This systematic review provides a comprehensive and critical evaluation of the current evidence on the available antibiotic options for treating patients with sepsis due to CR A. baumannii, Enterobacterales, and P. aeruginosa. Our results clearly revealed the challenges to developing evidence-based recommendations on the therapeutic management of severe infections caused by CR-GNB from the existing literature. The included studies showed a suboptimal reporting of key-variables, making results difficult to compare and ill-suited for adjusted analysis. Despite the availability of numerical data on 11546 patients, no quantitative analyses could be performed because of the vast heterogeneity and the lack of clear definitions of the included antibiotic regimens.
The first part of our systematic review focused on a descriptive analysis of clinical and microbiological data. In patients with CR-GNB infections, especially those with critical illness, comorbidities and baseline severity of disease are known to be major contributors to the final outcomes.13 However, our systematic review showed that only 21 comparative observational studies included an adjusted analysis for these confounders, whereas the remaining studies were generally too small to allow for adjustment. Overall, the studies had a median sample of 49, a figure which is considerably lower than the estimated sample of several hundreds or even thousands of patients that are needed for reliably assessing independent association of one antibiotic regimen with mortality in observational studies.6,14
In terms of microbiological characteristics, causative pathogens varied in terms of species, mechanisms of resistance, minimum inhibitory concentrations thresholds to carbapenems, and pattern of concomitant resistance. This heterogeneity was common not only among different studies, but often within the same study. Overall, resistance to carbapenem was detected using five microbiological methods with various performance and accuracy.15
Evidence from observational studies shows a survival benefit in patients with severe infections receiving in vitro active empirical treatment.16,17 However, a post hoc analysis of the only available RCT on the topic documented that early initiation of colistin did not impact on survival of patients with severe infections sustained by colistin-susceptible CR-GNB.18 Similarly to other clinically relevant variables, data on empirical coverage from our systematic review were scarce (only 23% of the studies) and did not allow to conduct any further analysis.

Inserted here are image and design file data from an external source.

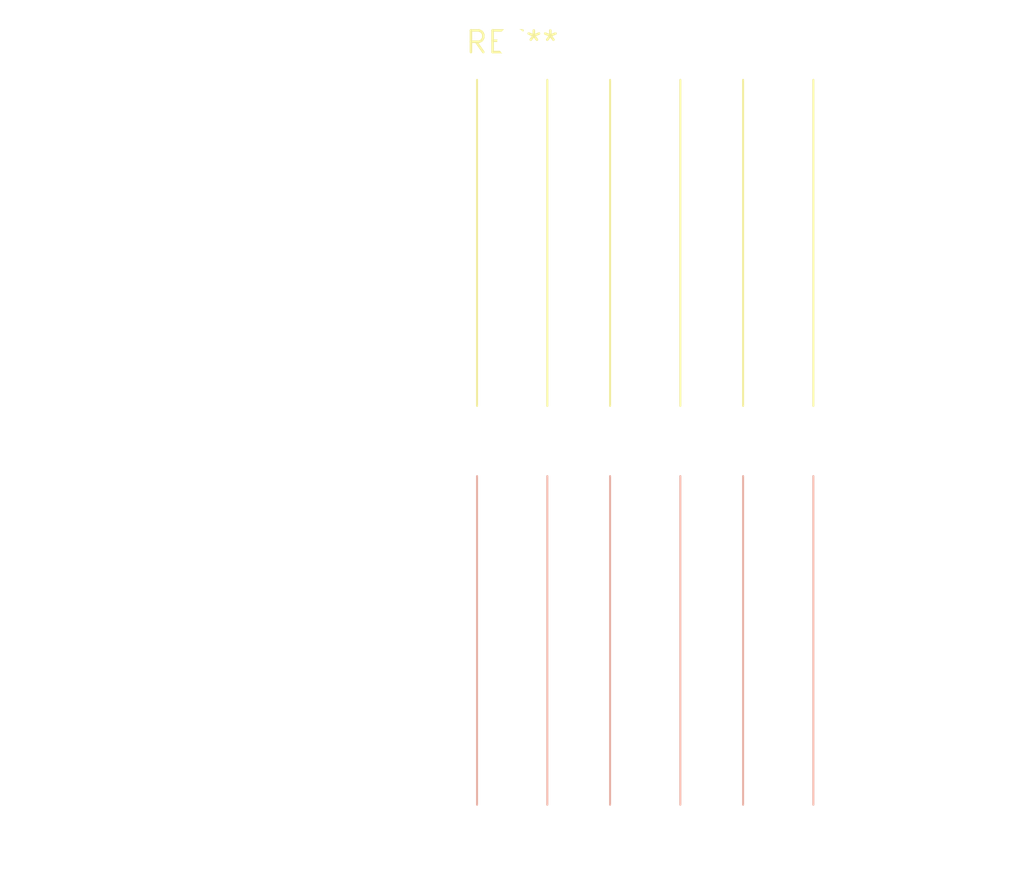
<source format=kicad_pcb>
(kicad_pcb (version 20240108) (generator pcbnew)

  (general
    (thickness 1.6)
  )

  (paper "A4")
  (layers
    (0 "F.Cu" signal)
    (31 "B.Cu" signal)
    (32 "B.Adhes" user "B.Adhesive")
    (33 "F.Adhes" user "F.Adhesive")
    (34 "B.Paste" user)
    (35 "F.Paste" user)
    (36 "B.SilkS" user "B.Silkscreen")
    (37 "F.SilkS" user "F.Silkscreen")
    (38 "B.Mask" user)
    (39 "F.Mask" user)
    (40 "Dwgs.User" user "User.Drawings")
    (41 "Cmts.User" user "User.Comments")
    (42 "Eco1.User" user "User.Eco1")
    (43 "Eco2.User" user "User.Eco2")
    (44 "Edge.Cuts" user)
    (45 "Margin" user)
    (46 "B.CrtYd" user "B.Courtyard")
    (47 "F.CrtYd" user "F.Courtyard")
    (48 "B.Fab" user)
    (49 "F.Fab" user)
    (50 "User.1" user)
    (51 "User.2" user)
    (52 "User.3" user)
    (53 "User.4" user)
    (54 "User.5" user)
    (55 "User.6" user)
    (56 "User.7" user)
    (57 "User.8" user)
    (58 "User.9" user)
  )

  (setup
    (pad_to_mask_clearance 0)
    (pcbplotparams
      (layerselection 0x00010fc_ffffffff)
      (plot_on_all_layers_selection 0x0000000_00000000)
      (disableapertmacros false)
      (usegerberextensions false)
      (usegerberattributes false)
      (usegerberadvancedattributes false)
      (creategerberjobfile false)
      (dashed_line_dash_ratio 12.000000)
      (dashed_line_gap_ratio 3.000000)
      (svgprecision 4)
      (plotframeref false)
      (viasonmask false)
      (mode 1)
      (useauxorigin false)
      (hpglpennumber 1)
      (hpglpenspeed 20)
      (hpglpendiameter 15.000000)
      (dxfpolygonmode false)
      (dxfimperialunits false)
      (dxfusepcbnewfont false)
      (psnegative false)
      (psa4output false)
      (plotreference false)
      (plotvalue false)
      (plotinvisibletext false)
      (sketchpadsonfab false)
      (subtractmaskfromsilk false)
      (outputformat 1)
      (mirror false)
      (drillshape 1)
      (scaleselection 1)
      (outputdirectory "")
    )
  )

  (net 0 "")

  (footprint "SolderWire-1sqmm_1x03_P7.8mm_D1.4mm_OD3.9mm_Relief2x" (layer "F.Cu") (at 0 0))

)

</source>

Our systematic review included mostly low-quality observational studies. The included randomized controlled trials were generally of better quality, but did not contribute significantly to the overall analysis. In particular, the trials on new antibiotics showed important limitations related to the inclusion of very small sample size and the use of heterogeneous comparison groups.19,20
In the last years, several systematic reviews and meta-analyses have addressed the issue of the superiority of combination treatment, mainly focusing on polymyxin-carbapenem combination. Conclusions from these systematic reviews were generally undermined by methodological limitations of the included studies 6,21,22 and they did not match the results from a more recent RCT addressing the same clinical question.23 Our systematic review included overall 97 distinct antibiotic regimens; this result reflects the lack of standardization in clinicians’ prescribing, as pointed out in the third paper of this series (reference to be added). Among these 92 regimens, less than a half were accurately defined. Most studies, in fact, adopted a generic definition of combination therapy frequently with unknown in vitro susceptibility, rather than defining specific combinations. In this way, patients could be easily allocated to the various treatment arms and potentially contribute to the retrospective assessment of determinants of mortality. However, in the wake of existing evidence and experts’ recommendations, we deemed those data as scarcely informative for clinical practice and we restricted the analysis to clearly defined antibiotic regimens.21
The purpose of our quantitative analysis was to evaluate the effectiveness of defined antibiotic regimens in patients with sepsis due to CR A. baumannii, Enterobacterales and P. aeruginosa in terms of clinical and microbiological outcomes. Given that several studies did not offer a direct comparison, we selected the NMA approach that can integrate both direct evidence (from studies directly comparing two antibiotic regimens) with indirect evidence (information on two antibiotic regimens derived via a common comparator), increase the precision in the estimates and produce a relative ranking of all antibiotic regimens for selected outcomes.24 Unfortunately, the distribution of the patients across 45 defined antibiotic regimens did not allow the creation of a ‘connected network’ where all regimens are comparable via direct or indirect comparison. We could have forced the analysis or conducted separate NMAs for each network component, but potential results would have been again of poor clinical significance.